De quelle histoire suis-je fait ? Ce pourrait-être le fil d’Ariane du dernier roman de Patrick Deville, auteur et directeur littéraire de la Meet. Il y a d’abord l’enfance au Lazaret de Mundin, centre psychiatrique que dirige son père. A contempler la Loire et à aspirer les embruns, à se perdre dans la vision de Taba-Taba, un « fou » aussi beau qu’un poète, et cette interminable épreuve d’emprisonnement dans un plâtre redresseur de hanche. Immobilité au milieu de ceux qui bougent : écouter, s’imprégner, lire, imaginer, voyager plus que tous à travers cartes et récits.
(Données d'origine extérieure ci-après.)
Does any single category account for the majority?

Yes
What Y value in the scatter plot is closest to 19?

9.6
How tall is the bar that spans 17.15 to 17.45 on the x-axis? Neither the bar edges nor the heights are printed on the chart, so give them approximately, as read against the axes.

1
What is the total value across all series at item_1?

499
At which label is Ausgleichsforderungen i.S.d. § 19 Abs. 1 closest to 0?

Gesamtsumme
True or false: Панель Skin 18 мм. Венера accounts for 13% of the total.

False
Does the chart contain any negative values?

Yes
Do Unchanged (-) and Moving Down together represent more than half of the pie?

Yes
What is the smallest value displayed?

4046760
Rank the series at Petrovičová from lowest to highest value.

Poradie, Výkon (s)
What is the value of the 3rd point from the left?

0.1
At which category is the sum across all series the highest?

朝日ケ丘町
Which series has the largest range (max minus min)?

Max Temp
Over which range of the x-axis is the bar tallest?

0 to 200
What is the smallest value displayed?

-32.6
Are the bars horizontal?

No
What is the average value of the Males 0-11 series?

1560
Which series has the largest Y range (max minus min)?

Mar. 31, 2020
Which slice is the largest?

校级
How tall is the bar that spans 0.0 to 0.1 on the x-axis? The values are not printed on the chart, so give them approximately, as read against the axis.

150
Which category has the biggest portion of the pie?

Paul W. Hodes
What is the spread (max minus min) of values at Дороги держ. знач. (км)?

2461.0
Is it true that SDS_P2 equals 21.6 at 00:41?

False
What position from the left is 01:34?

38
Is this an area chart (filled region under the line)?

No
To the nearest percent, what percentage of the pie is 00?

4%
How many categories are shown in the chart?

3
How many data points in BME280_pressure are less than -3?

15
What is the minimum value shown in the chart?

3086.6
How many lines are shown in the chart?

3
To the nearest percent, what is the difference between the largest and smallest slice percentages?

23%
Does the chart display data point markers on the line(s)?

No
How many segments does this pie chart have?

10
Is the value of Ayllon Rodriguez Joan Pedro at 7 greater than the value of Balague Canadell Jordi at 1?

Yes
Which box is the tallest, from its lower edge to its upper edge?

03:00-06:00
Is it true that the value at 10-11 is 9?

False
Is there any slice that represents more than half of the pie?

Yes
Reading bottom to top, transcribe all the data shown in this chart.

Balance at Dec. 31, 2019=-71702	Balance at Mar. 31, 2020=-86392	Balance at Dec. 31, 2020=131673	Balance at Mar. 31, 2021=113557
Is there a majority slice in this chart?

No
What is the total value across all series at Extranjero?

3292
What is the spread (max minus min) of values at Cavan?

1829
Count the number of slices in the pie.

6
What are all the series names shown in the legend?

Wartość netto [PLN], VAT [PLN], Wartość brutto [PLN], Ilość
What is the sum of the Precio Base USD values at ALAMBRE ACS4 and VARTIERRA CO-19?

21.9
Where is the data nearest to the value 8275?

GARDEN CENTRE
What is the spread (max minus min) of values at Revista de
Et quand vint l’heure de l’âge adulte, une faim insatiable de pays, de livres et de poètes à découvrir.
Et puis il y a la genèse de cette enfance, et la recherche de son histoire familiale qui lui a donné cette présence au monde tout autant que cette capacité à en rester spectateur, le cerveau en fermentation. Le personnage Patrick Deville nous ouvre la portière de sa voiture et nous voilà à suivre près de lui les traces infimes de ses ascendants emportés dans les courants de leurs vies tressées serrées à l’Histoire qui les entraîneront à Soisson, Barbizon, au fond des tranchées, Dôle… Mindun, autant de lieux que des écrivains ont aussi arpentés et dont les mots résonnent encore dans la tête du petit garçon malade dont ils étaient la fenêtre sur le monde.
Un roman-récit foisonnant, un style propre à Patrick Deville, étrangement en équilibre entre correspondances baudelairiennes et regard du Nouveau roman, une aventure au côté d’un personnage aussi pudique que son auteur.